• **WORK TO COMPLETE**: Send each entry back exactly as given, pictures excluded.

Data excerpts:
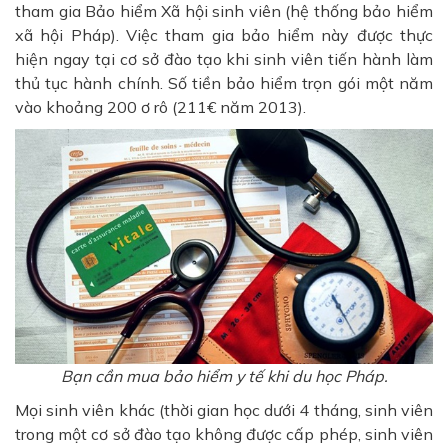
tham gia Bảo hiểm Xã hội sinh viên (hệ thống bảo hiểm
xã hội Pháp). Việc tham gia bảo hiểm này được thực
hiện ngay tại cơ sở đào tạo khi sinh viên tiến hành làm
thủ tục hành chính. Số tiền bảo hiểm trọn gói một năm
vào khoảng 200 ơ rô (211€ năm 2013).
Bạn cần mua bảo hiểm y tế khi du học Pháp.
Mọi sinh viên khác (thời gian học dưới 4 tháng, sinh viên
trong một cơ sở đào tạo không được cấp phép, sinh viên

• **RESULT**:
tham gia Bảo hiểm Xã hội sinh viên (hệ thống bảo hiểm
xã hội Pháp). Việc tham gia bảo hiểm này được thực
hiện ngay tại cơ sở đào tạo khi sinh viên tiến hành làm
thủ tục hành chính. Số tiền bảo hiểm trọn gói một năm
vào khoảng 200 ơ rô (211€ năm 2013).
Bạn cần mua bảo hiểm y tế khi du học Pháp.
Mọi sinh viên khác (thời gian học dưới 4 tháng, sinh viên
trong một cơ sở đào tạo không được cấp phép, sinh viên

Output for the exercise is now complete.